Uyduruk veya pragmatist, ama "yerlicilik", "politik İslamcılık", "kapitalist hızlı büyüme", "yeni Osmanlıcı yayılmacılık'tan oluşan "bütünsel ideolojik hegemonya" kurmaya çalıştığı da açık değil mi? Ayrıca, IŞİD'den, ÖSO ve Sultan Tugayları'na, Ülkücülere, Osmanlı Ocakları'ndan Peker mafya örgütlenmesine uzanan paramiliter güçleri de kullanmakta olduğu ve geliştirmek istediği yaşanan gerçek değil mi?
 
Fakat elbette yeni faşizm, Erdoğan'ın yükselişinin başlangıcında değil de, niteliğinin açığa çıktığı geç bir zamanında inşa edilmekte olduğu için ancak seçim desteği olan kitlenin bir bölümünü kalıcı yapabilir ve daha azı da paramiliter güçler olarak örgütlenebilir.
 
Bu Erdoğan faşizmin karakteristik zayıflığının da işareti.

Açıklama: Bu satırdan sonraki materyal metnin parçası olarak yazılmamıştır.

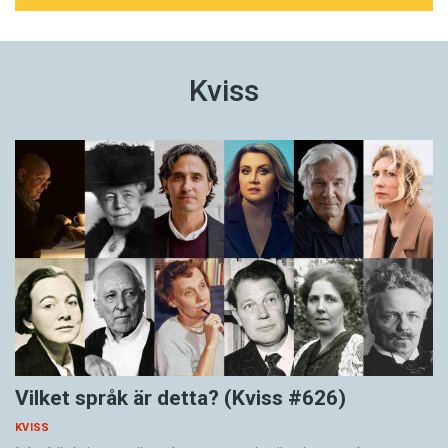
Kviss
Vilket språk är detta? (Kviss #626)
KVISS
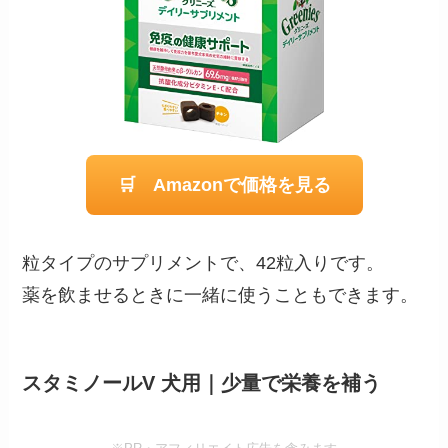
🛒 Amazonで価格を見る
粒タイプのサプリメントで、42粒入りです。
薬を飲ませるときに一緒に使うこともできます。
スタミノールV 犬用｜少量で栄養を補う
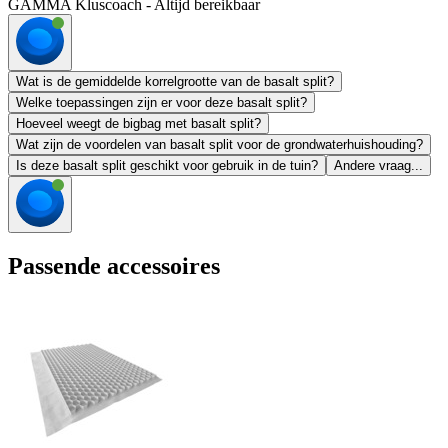
GAMMA Kluscoach - Altijd bereikbaar
Wat is de gemiddelde korrelgrootte van de basalt split?
Welke toepassingen zijn er voor deze basalt split?
Hoeveel weegt de bigbag met basalt split?
Wat zijn de voordelen van basalt split voor de grondwaterhuishouding?
Is deze basalt split geschikt voor gebruik in de tuin?
Andere vraag...
Passende accessoires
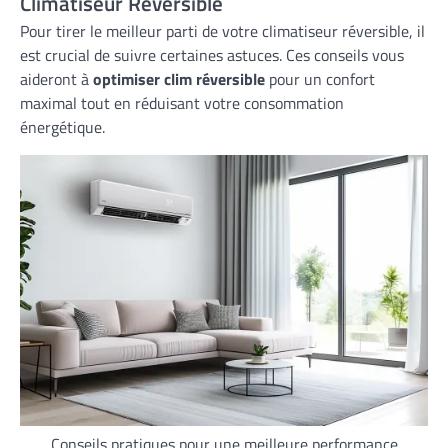
Climatiseur Réversible
Pour tirer le meilleur parti de votre climatiseur réversible, il
est crucial de suivre certaines astuces. Ces conseils vous
aideront à
optimiser clim réversible
pour un confort
maximal tout en réduisant votre consommation
énergétique.
Conseils pratiques pour une meilleure performance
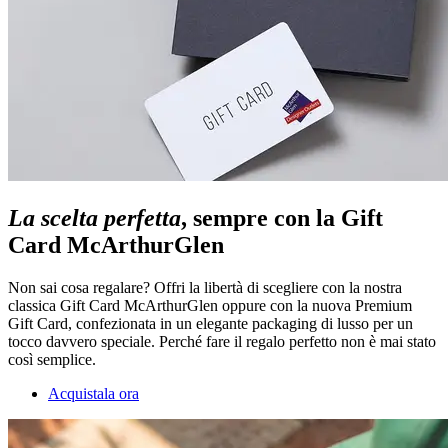
La scelta perfetta
, sempre con la Gift
Card McArthurGlen
Non sai cosa regalare? Offri la libertà di scegliere con la nostra
classica Gift Card McArthurGlen oppure con la nuova Premium
Gift Card, confezionata in un elegante packaging di lusso per un
tocco davvero speciale. Perché fare il regalo perfetto non è mai stato
così semplice.
Acquistala ora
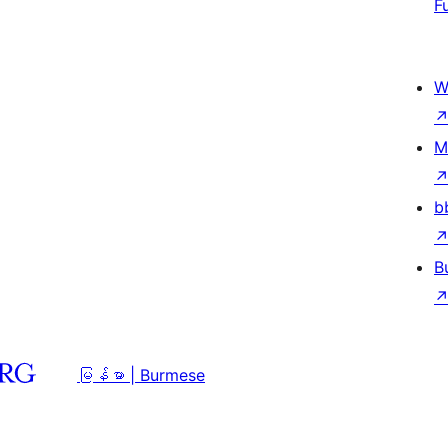
F
W
M
b
B
မြန်မာ | Burmese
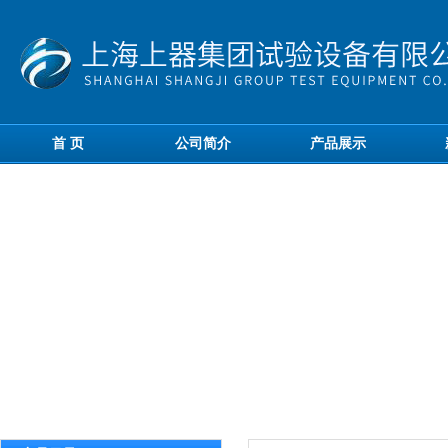
首 页
公司简介
产品展示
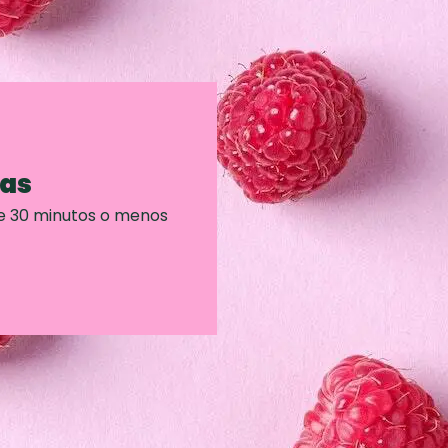
ras
e 30 minutos o menos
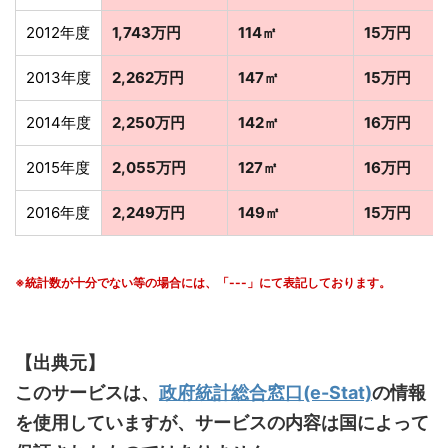
2012年度
1,743万円
114㎡
15万円
2013年度
2,262万円
147㎡
15万円
2014年度
2,250万円
142㎡
16万円
2015年度
2,055万円
127㎡
16万円
2016年度
2,249万円
149㎡
15万円
※統計数が十分でない等の場合には、「---」にて表記しております。
【出典元】
このサービスは、
政府統計総合窓口(e-Stat)
の情報
を使用していますが、サービスの内容は国によって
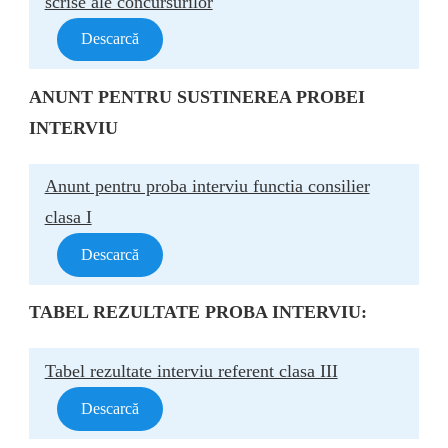
scrise ale concursurilor
Descarcă
ANUNT
PENTRU SUSTINEREA PROBEI
INTERVIU
Anunt pentru proba interviu functia consilier
clasa I
Descarcă
TABEL REZULTATE PROBA INTERVIU:
Tabel rezultate interviu referent clasa III
Descarcă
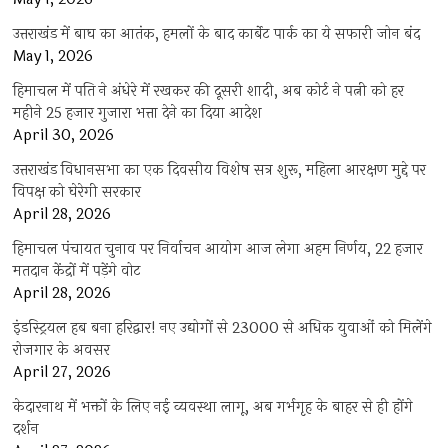
उत्तराखंड में बाघ का आतंक, हमलों के बाद कार्बेट पार्क का ये सफारी जोन बंद
May 1, 2026
हिमाचल में पति ने अंधेरे में रखकर की दूसरी शादी, अब कोर्ट ने पत्नी को हर
महीने 25 हजार गुजारा भत्ता देने का दिया आदेश
April 30, 2026
उत्तराखंड विधानसभा का एक दिवसीय विशेष सत्र शुरू, महिला आरक्षण मुद्दे पर
विपक्ष को घेरेगी सरकार
April 28, 2026
हिमाचल पंचायत चुनाव पर निर्वाचन आयोग आज लेगा अहम निर्णय, 22 हजार
मतदान केंद्रों में पड़ेंगे वोट
April 28, 2026
इंडस्ट्रियल हब बना हरिद्वार! नए उद्योगों से 23000 से अधिक युवाओं को मिलेंगे
रोजगार के अवसर
April 27, 2026
केदारनाथ में भक्तों के लिए नई व्यवस्था लागू, अब गर्भगृह के बाहर से ही होंगे
दर्शन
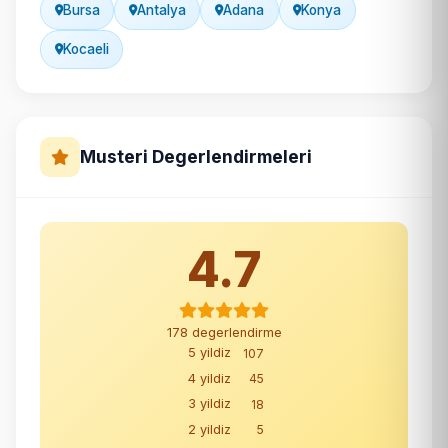
Bursa
Antalya
Adana
Konya
Kocaeli
Musteri Degerlendirmeleri
4.7
178 degerlendirme
5 yildiz
107
4 yildiz
45
3 yildiz
18
2 yildiz
5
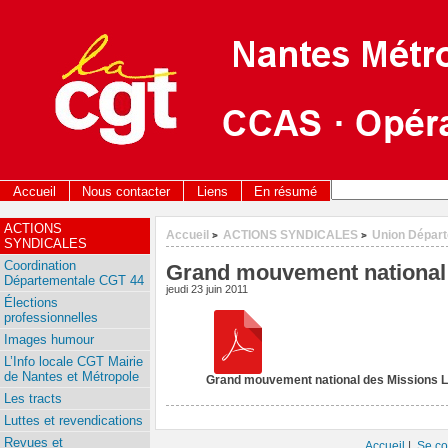
Accueil
Nous contacter
Liens
En résumé
ACTIONS
Accueil
ACTIONS SYNDICALES
Union Dépar
>
>
SYNDICALES
Coordination
Grand mouvement national 
Départementale CGT 44
jeudi 23 juin 2011
Élections
professionnelles
Images humour
L’Info locale CGT Mairie
de Nantes et Métropole
Grand mouvement national des Missions L
Les tracts
Luttes et revendications
Revues et
Accueil
|
Se co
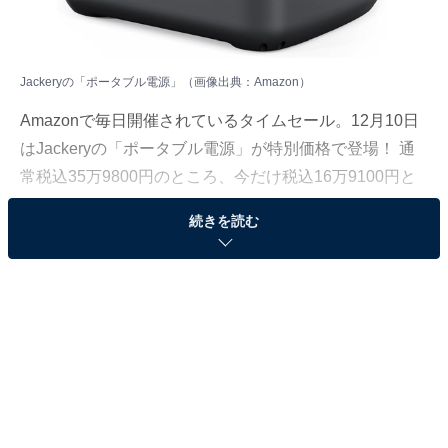
Jackeryの「ポータブル電源」（画像出典：Amazon）
Amazonで毎日開催されているタイムセール。12月10日
はJackeryの「ポータブル電源」が特別価格で登場！ 通
常税込35万9800円のところ、今だけ税込16万9100円と
なっています。
続きを読む
そのほかにも注目の商品がラインナップされているの
で、あわせて紹介していきましょう。
Amazonで商品を見る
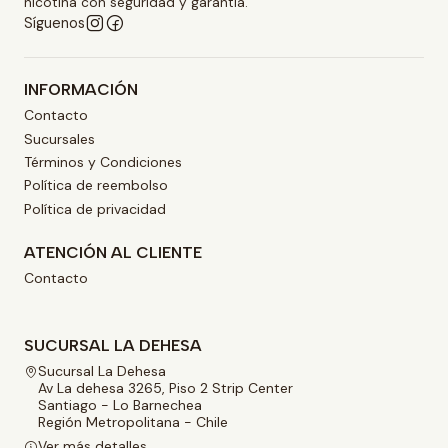
nicotina con seguridad y garantía.
Síguenos
INFORMACIÓN
Contacto
Sucursales
Términos y Condiciones
Política de reembolso
Política de privacidad
ATENCIÓN AL CLIENTE
Contacto
SUCURSAL LA DEHESA
Sucursal La Dehesa
Av La dehesa 3265, Piso 2 Strip Center
Santiago - Lo Barnechea
Región Metropolitana - Chile
Ver más detalles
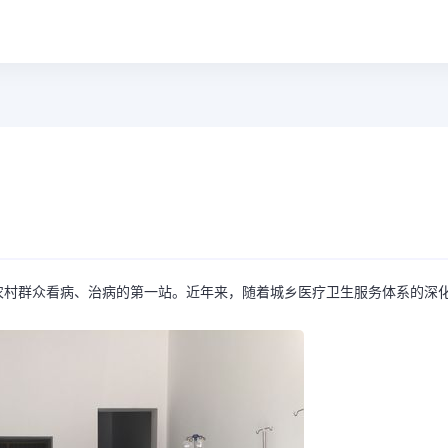
农村群众看病、治病的第一站。近年来，随着城乡医疗卫生服务体系的深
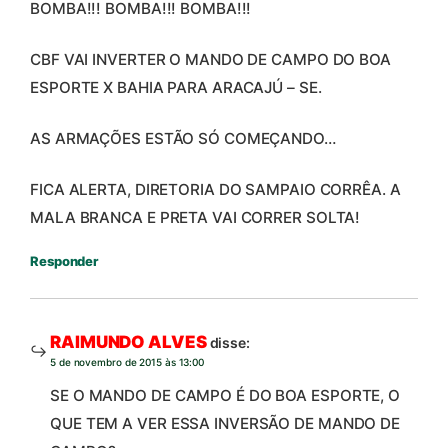
BOMBA!!! BOMBA!!! BOMBA!!!
CBF VAI INVERTER O MANDO DE CAMPO DO BOA
ESPORTE X BAHIA PARA ARACAJÚ – SE.
AS ARMAÇÕES ESTÃO SÓ COMEÇANDO…
FICA ALERTA, DIRETORIA DO SAMPAIO CORRÊA. A
MALA BRANCA E PRETA VAI CORRER SOLTA!
Responder
RAIMUNDO ALVES
disse:
5 de novembro de 2015 às 13:00
SE O MANDO DE CAMPO É DO BOA ESPORTE, O
QUE TEM A VER ESSA INVERSÃO DE MANDO DE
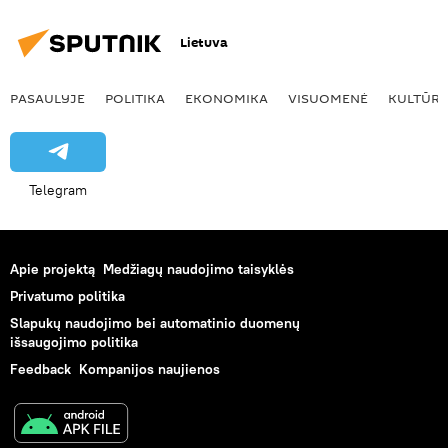
Lietuva
PASAULYJE
POLITIKA
EKONOMIKA
VISUOMENĖ
KULTŪR
Telegram
Apie projektą
Medžiagų naudojimo taisyklės
Privatumo politika
Slapukų naudojimo bei automatinio duomenų
išsaugojimo politika
Feedback
Kompanijos naujienos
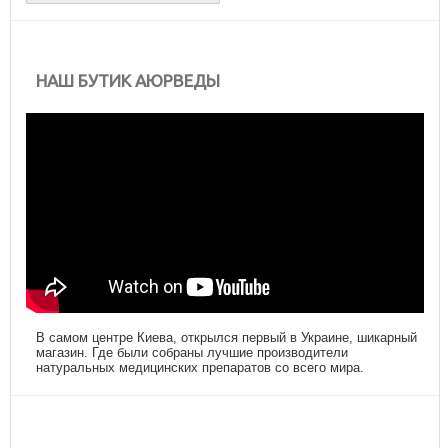
НАШ БУТИК АЮРВЕДЫ
В самом центре Киева, открылся первый в Украине, шикарный
магазин. Где были собраны лучшие производители
натуральных медицинских препаратов со всего мира.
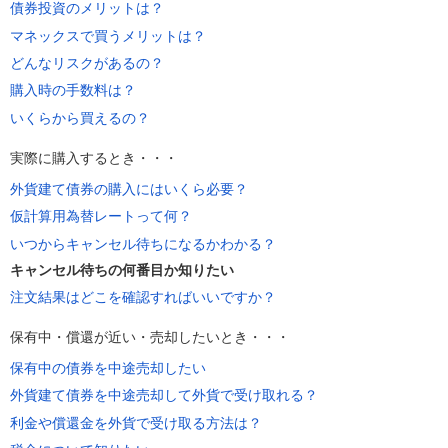
債券投資のメリットは？
マネックスで買うメリットは？
どんなリスクがあるの？
購入時の手数料は？
いくらから買えるの？
実際に購入するとき・・・
外貨建て債券の購入にはいくら必要？
仮計算用為替レートって何？
いつからキャンセル待ちになるかわかる？
キャンセル待ちの何番目か知りたい
注文結果はどこを確認すればいいですか？
保有中・償還が近い・売却したいとき・・・
保有中の債券を中途売却したい
外貨建て債券を中途売却して外貨で受け取れる？
利金や償還金を外貨で受け取る方法は？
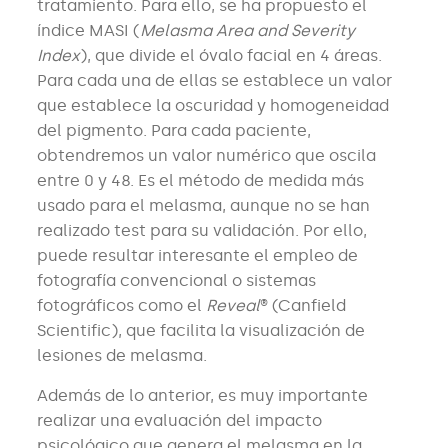
tratamiento. Para ello, se ha propuesto el
índice MASI (
Melasma Area and Severity
Index
), que divide el óvalo facial en 4 áreas.
Para cada una de ellas se establece un valor
que establece la oscuridad y homogeneidad
del pigmento. Para cada paciente,
obtendremos un valor numérico que oscila
entre 0 y 48. Es el método de medida más
usado para el melasma, aunque no se han
realizado test para su validación. Por ello,
puede resultar interesante el empleo de
fotografía convencional o sistemas
fotográficos como el
Reveal
® (Canfield
Scientific), que facilita la visualización de
lesiones de melasma.
Además de lo anterior, es muy importante
realizar una evaluación del impacto
psicológico que genera el melasma en la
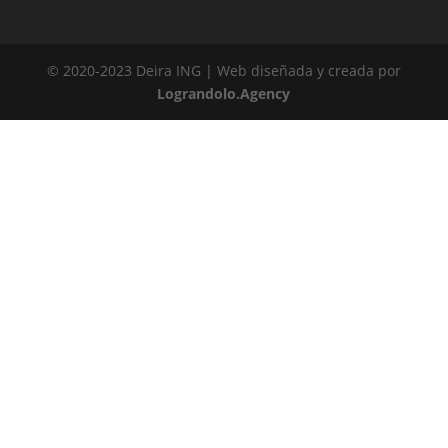
© 2020-2023 Deira ING | Web diseñada y creada por
Lograndolo.Agency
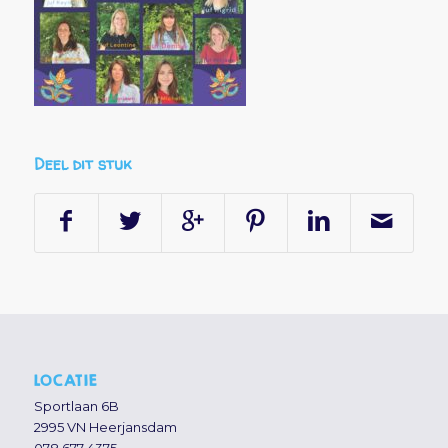
Deel dit stuk
LOCATIE
Sportlaan 6B
2995 VN Heerjansdam
078 677 4375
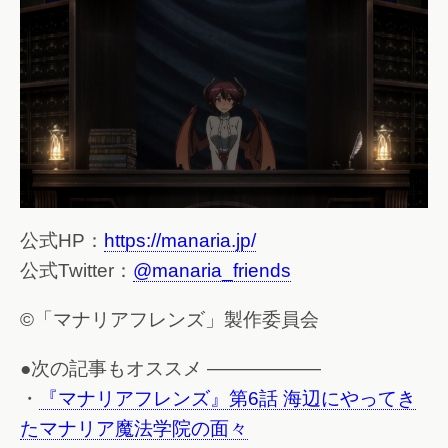
公式HP：
https://manaria.jp/
公式Twitter：
@manaria_friends
©「マナリアフレンズ」製作委員会
●次の記事もオススメ ——————
・
『マナリアフレンズ』第6話 海辺にやってき
たマナリア魔法学院の面々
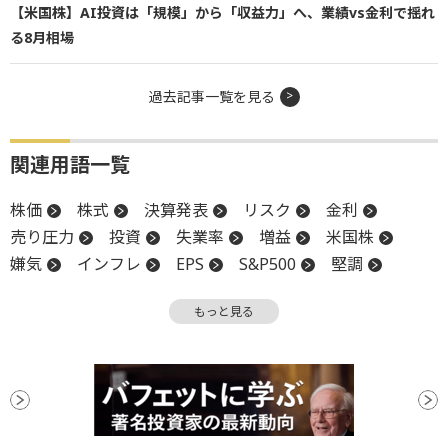
【米国株】AI投資は「規模」から「収益力」へ、業績vs金利で揺れ
る8月相場
過去記事一覧を見る
関連用語一覧
株価
株式
決算発表
リスク
金利
売り圧力
投資
失業率
増益
米国株
嫌気
インフレ
EPS
S&P500
堅調
消費者信頼感指数
投資家心理
ボラティリティ
もっと見る
親会社
関税
決算
設備投資
ナスダック100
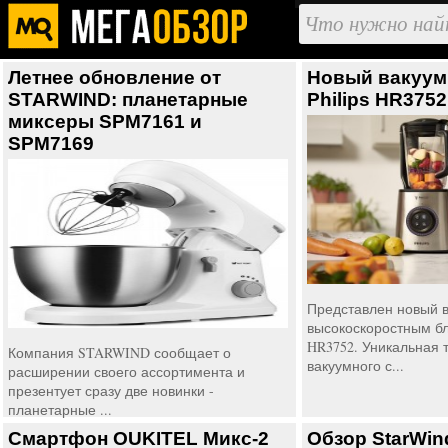
Летнее обновление от
Новый вакуум
STARWIND: планетарные
Philips HR3752
миксеры SPM7161 и
SPM7169
Представлен новый 
высокоскоростным бл
HR3752. Уникальная 
Компания STARWIND сообщает о
вакуумного с...
расширении своего ассортимента и
презентует сразу две новинки -
планетарные ...
Смартфон OUKITEL Микс-2
Обзор StarWin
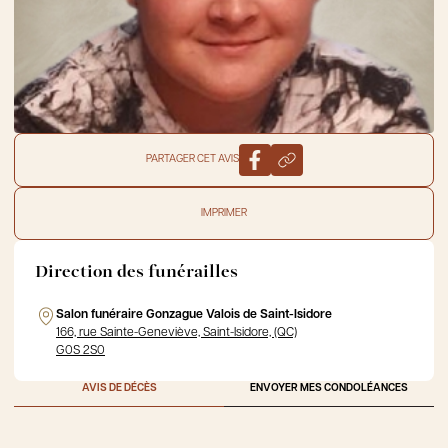
PARTAGER CET AVIS
IMPRIMER
Direction des funérailles
Salon funéraire Gonzague Valois de Saint-Isidore
166, rue Sainte-Geneviève, Saint-Isidore, (QC)
G0S 2S0
AVIS DE DÉCÈS
ENVOYER MES CONDOLÉANCES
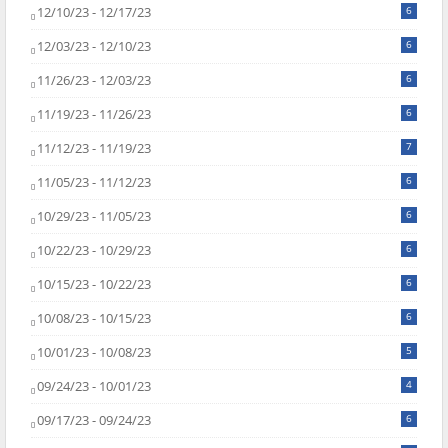
12/10/23 - 12/17/23
6
12/03/23 - 12/10/23
6
11/26/23 - 12/03/23
6
11/19/23 - 11/26/23
6
11/12/23 - 11/19/23
7
11/05/23 - 11/12/23
6
10/29/23 - 11/05/23
6
10/22/23 - 10/29/23
6
10/15/23 - 10/22/23
6
10/08/23 - 10/15/23
6
10/01/23 - 10/08/23
5
09/24/23 - 10/01/23
4
09/17/23 - 09/24/23
6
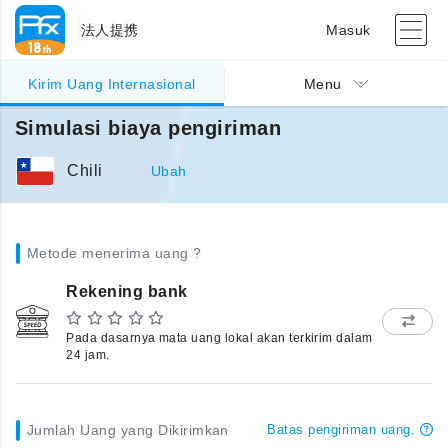
法人提携
Masuk
Kirim Uang Internasional
Menu
Simulasi biaya pengiriman
Chili
Ubah
Metode menerima uang ?
Rekening bank
Pada dasarnya mata uang lokal akan terkirim dalam
24 jam.
Jumlah Uang yang Dikirimkan
Batas pengiriman uang.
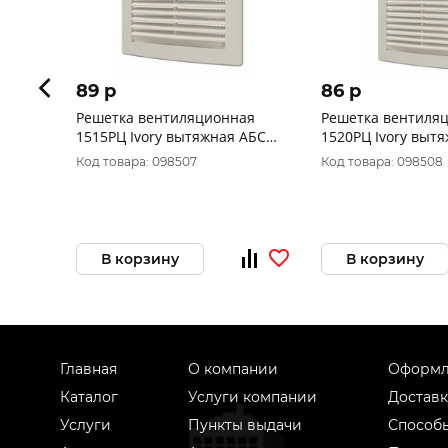
89 p
86 p
Решетка вентиляционная
Решетка вентиля
1515РЦ Ivory вытяжная АБС
1520РЦ Ivory выт
150х150 ERA уп.60/1шт.
150х200 ERA уп.70
Код товара: 098507
Код товара: 098508
В корзину
В корзину
Главная
О компании
Оформл
Каталог
Услуги компании
Доставк
Услуги
Пункты выдачи
Способ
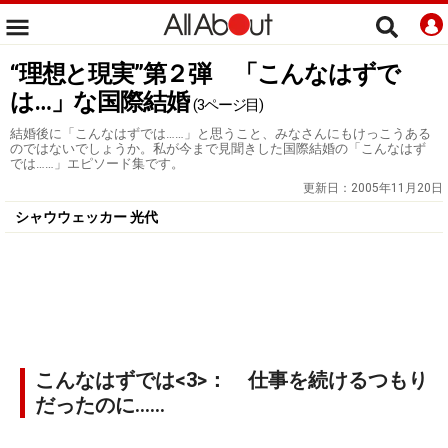
“理想と現実”第２弾 「こんなはずで
は…」な国際結婚
(3ページ目)
結婚後に「こんなはずでは……」と思うこと、みなさんにもけっこうある
のではないでしょうか。私が今まで見聞きした国際結婚の「こんなはず
では……」エピソード集です。
更新日：
2005年11月20日
シャウウェッカー 光代
こんなはずでは<3>： 仕事を続けるつもり
だったのに……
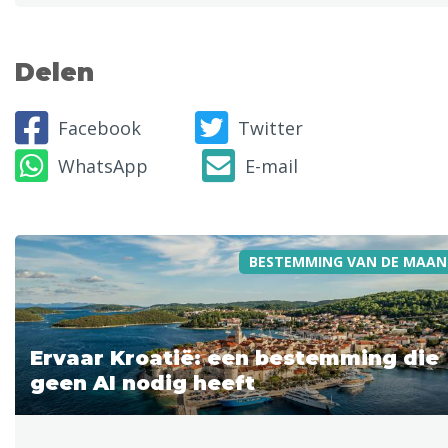
Delen
Facebook
Twitter
WhatsApp
E-mail
BESTEMMING VAN DE MAAN
Ervaar Kroatië: een bestemming die
geen AI nodig heeft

Fakat Erdoğan liderliğindeki rejimin faşist olmadığının kanıtı değil, faşizmin zayıflığının işareti.
 
Liberal solcular bu zayıflığı rejimin faşist olmadığının kanıtı olarak sunarlarken, tezlerinin zayıflığını farkederek, nitelemeyi "otokrasi rejimi"ne, "seçimli otokrasi cumhuriyeti"ne (İnsel, Birikim, 27.06.18) ilerleterek faşizm dememekte diretiyorlar.
 
İnsel ve yol arkadaşları Erdoğan'la müttefiklik "suç ortaklığı"nı demokratik güçler nezdinde affettirmeye özeleştiri yapma dürüstlüğünü göstermeden çalışırlarken, diğer bir ideolojik barikat örmeye çalışsalar da, Erdoğan rejimi faşisttir.
 
Sıranın kendilerine gelmesinden sonra faşist rejim diyeceklerse o zaman zaten çok geç olacak!